A'gen, le second jeune maître est de retour

! Aide-moi avec les bagages

!

» A'gen, le conducteur du pousse-pousse, apparut aussitôt et prit les bagages des mains de Shijun. Ce dernier conduisit ensuite Shuhui à l'étage. Madame Shen les accueillit avec un sourire, leur posant toutes sortes de questions, et demanda à la servante d'apporter de l'eau pour se laver le visage. Le repas, déjà préparé, fut aussitôt servi fumant.

Mme Shen appelait Shu Hui «

le jeune maître Xu

». Shu Hui était non seulement beau mais aussi éloquent, c'est pourquoi les vieilles dames l'appréciaient naturellement.

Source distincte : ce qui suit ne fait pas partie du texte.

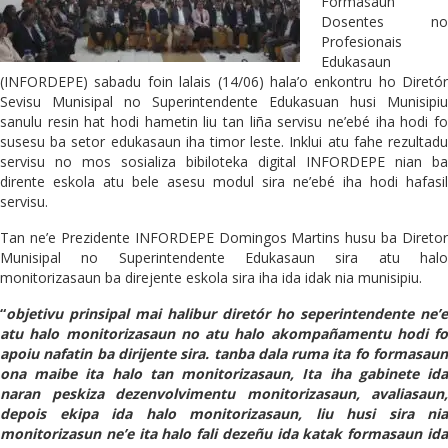
Formasaun
Dosentes no
Profesionais
Edukasaun
(INFORDEPE) sabadu foin lalais (14/06) hala’o enkontru ho Diretór
Sevisu Munisipal no Superintendente Edukasuan husi Munisipiu
sanulu resin hat hodi hametin liu tan liña servisu ne’ebé iha hodi fo
susesu ba setor edukasaun iha timor leste. Inklui atu fahe rezultadu
servisu no mos sosializa bibiloteka digital INFORDEPE nian ba
dirente eskola atu bele asesu modul sira ne’ebé iha hodi hafasil
servisu.
Tan ne’e Prezidente INFORDEPE Domingos Martins husu ba Diretor
Munisipal no Superintendente Edukasaun sira atu halo
monitorizasaun ba direjente eskola sira iha ida idak nia munisipiu.
“
objetivu prinsipal mai halibur diretór ho seperintendente ne’e
atu halo monitorizasaun no atu halo akompañamentu hodi fo
apoiu nafatin ba dirijente sira. tanba dala ruma ita fo formasaun
ona maibe ita halo tan monitorizasaun, Ita iha gabinete ida
naran peskiza dezenvolvimentu monitorizasaun, avaliasaun,
depois ekipa ida halo monitorizasaun, liu husi sira nia
monitorizasun ne’e ita halo fali dezeñu ida katak formasaun ida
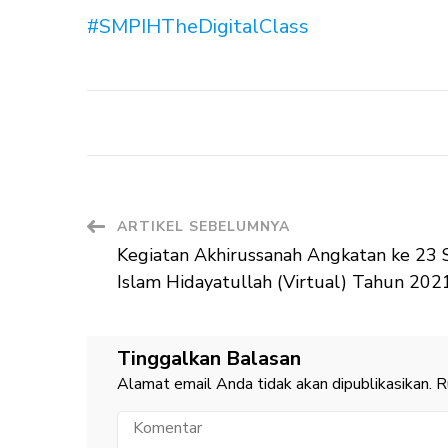
#SMPIHTheDigitalClass
Navigasi
ARTIKEL SEBELUMNYA
Kegiatan Akhirussanah Angkatan ke 23
Artikel
Islam Hidayatullah (Virtual) Tahun 202
Tinggalkan Balasan
Alamat email Anda tidak akan dipublikasikan.
R
Komentar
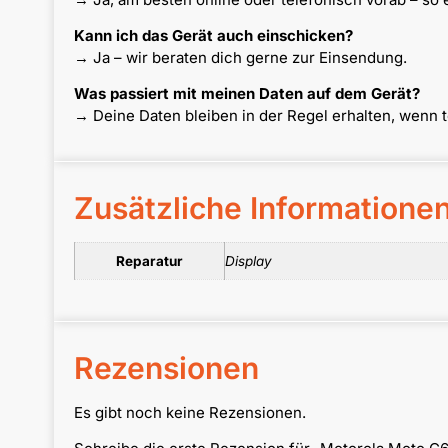
Kann ich das Gerät auch einschicken?
→ Ja – wir beraten dich gerne zur Einsendung.
Was passiert mit meinen Daten auf dem Gerät?
→ Deine Daten bleiben in der Regel erhalten, wenn 
Zusätzliche Informatione
Reparatur
Display
Rezensionen
Es gibt noch keine Rezensionen.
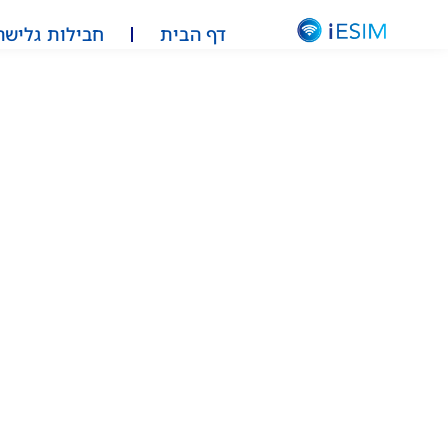
דף הבית
חבילות גלישה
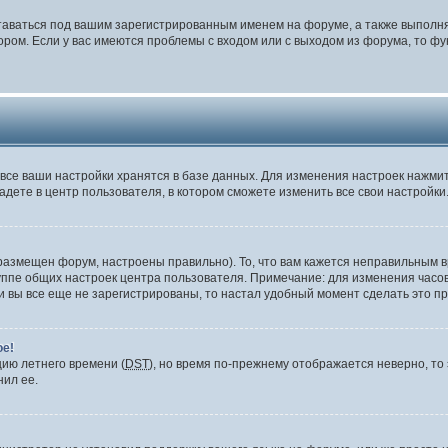
таваться под вашим зарегистрированным именем на форуме, а также выполня
ом. Если у вас имеются проблемы с входом или с выходом из форума, то фу
все ваши настройки хранятся в базе данных. Для изменения настроек нажми
адете в центр пользователя, в котором сможете изменить все свои настройки
размещен форум, настроены правильно). То, что вам кажется неправильным в
уппе общих настроек центра пользователя. Примечание: для изменения часово
вы все еще не зарегистрированы, то настал удобный момент сделать это пр
ое!
цию летнего времени (
DST
), но время по-прежнему отображается неверно, то 
нил ее.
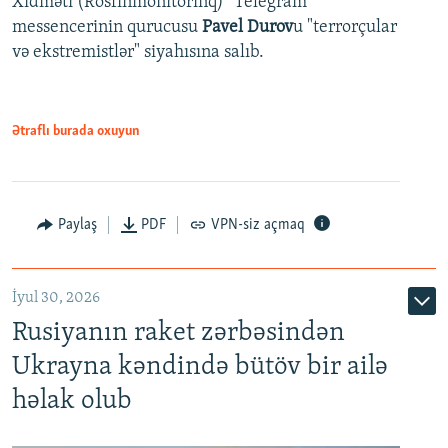
Xidməti (Rosfinmonitorinq) "Telegram"
messencerinin qurucusu
Pavel Durov
u "terrorçular
və ekstremistlər" siyahısına salıb.
Ətraflı burada oxuyun
Paylaş
PDF
VPN-siz açmaq
İyul 30, 2026
Rusiyanın raket zərbəsindən
Ukrayna kəndində bütöv bir ailə
həlak olub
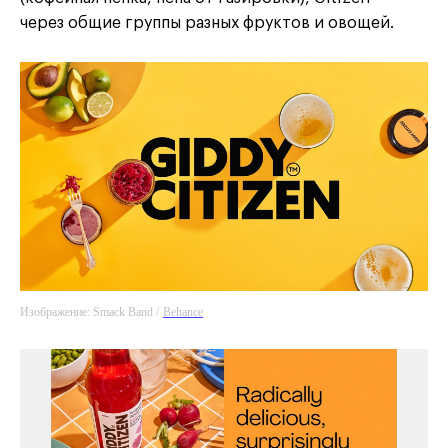
через общие группы разных фруктов и овощей.
Изображение: Smack Band /
Behance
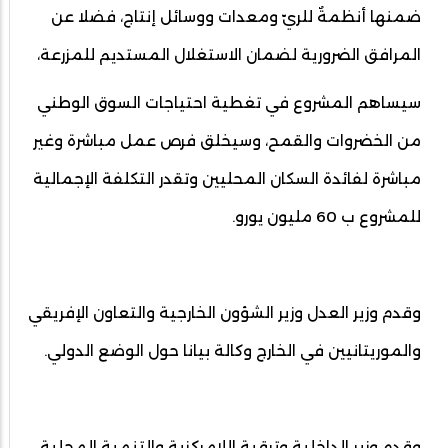
ضمنها أنظمةٌ للريّ ومعدات ووسائل إنتاج، فضلا عن
المرافق الضرورية لضمان الاستغلال المستديم للمزرعة،
سيساهم المشروع في تغطية احتياجات السوق الوطني
من الخضروات والقمح، وسيخلق فرص عمل مباشرة وغير
مباشرة لفائدة السكان المحليين وتقدر التكلفة الإجمالية
للمشروع ب 60 مليون يورو.
وقدم وزير العدل وزير الشؤون الخارجية والتعاون الإفريقي
والموريتانيين في الخارج وكالة بيانا حول الوضع الدولي.
وقدم وزير الداخلية وترقية اللامركزية والتنمية المحلية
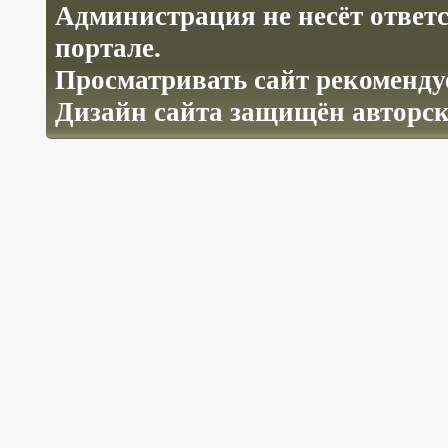
Администрация не несёт ответ
портале.
Просматривать сайт рекомендуе
Дизайн сайта защищён авторс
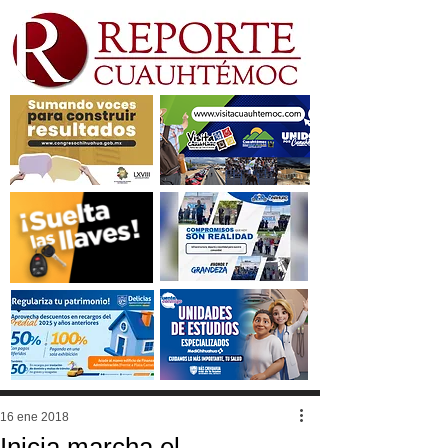
16 ene 2018
Inicia marcha el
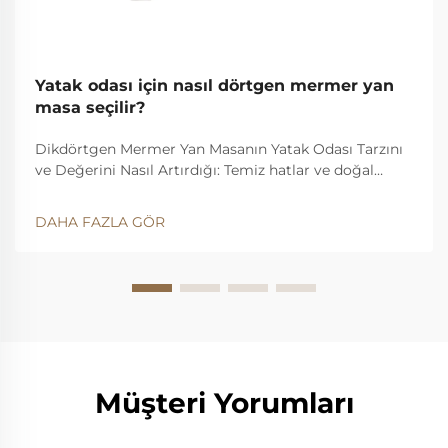
Yatak odası için nasıl dörtgen mermer yan
masa seçilir?
Dikdörtgen Mermer Yan Masanın Yatak Odası Tarzını
ve Değerini Nasıl Artırdığı: Temiz hatlar ve doğal
damarlaşma — dikdörtgen masanın geometrisinin
modern yatak odalarının simetrisine nasıl uyduğu.
DAHA FAZLA GÖR
Dikdörtgen masalar, temiz çizgileriyle modern yatak
odalarına bir düzen hissi katar...
Müşteri Yorumları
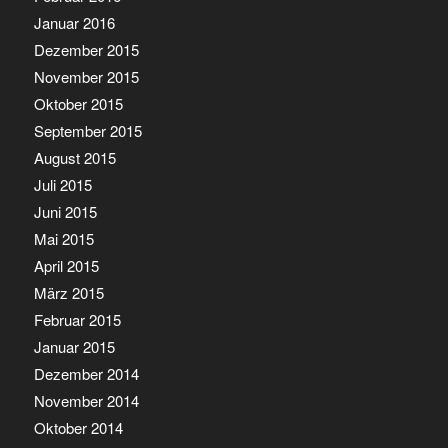
Januar 2016
Dezember 2015
November 2015
Oktober 2015
September 2015
August 2015
Juli 2015
Juni 2015
Mai 2015
April 2015
März 2015
Februar 2015
Januar 2015
Dezember 2014
November 2014
Oktober 2014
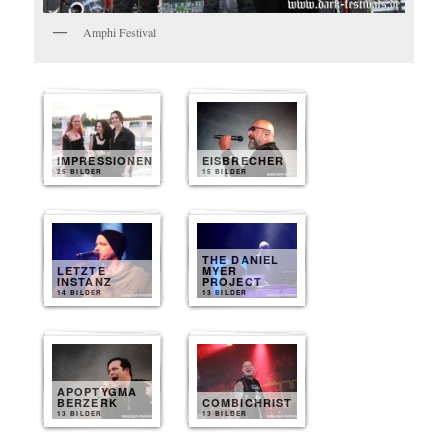
Amphi Festival
IMPRESSIONEN
EISBRECHER
25 BILDER
15 BILDER
THE DANIEL
LETZTE
MYER
INSTANZ
PROJECT
14 BILDER
13 BILDER
APOPTYGMA
BERZERK
COMBICHRIST
13 BILDER
13 BILDER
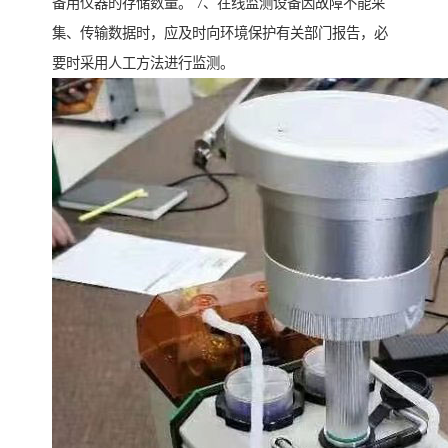
备用仪器的存储数量。 7、在线监测设备因故障不能采
集、传输数据时，应及时向环境保护有关部门报告，必
要时采用人工方法进行监测。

La belle-sœur de Shi Jun est également venue le voir avec son enfant. Elle avait beaucoup vieilli depuis leur dernière rencontre, un an auparavant. Shi Jun avait entendu dire qu'elle avait mal au dos et, lorsqu'il lui a demandé comment elle allait, elle a répondu qu'elle allait bien. Sa mère a alors fait remarquer

: «

La jeune maîtresse aînée a pris du poids ces derniers temps.

»

« Mais Xiao Jian ne se sentait pas bien ; son éruption cutanée a disparu ces deux derniers jours. » Son neveu a toujours été fragile, d'où son nom, Xiao Jian (qui signifie « petit fort »), reflétant sa santé précaire. Il semblait un peu timide en présence de Shi Jun, et la jeune maîtresse aînée, voyant qu'il était sur le point de pleurer, s'empressa de dire : « Ne pleure pas, sinon grand-mère va se fâcher ! » Mme Shen rit : « Comment est grand-mère quand elle se fâche ? » Xiao Jian laissa alors échapper un gémissement, comme le grognement d'un chien.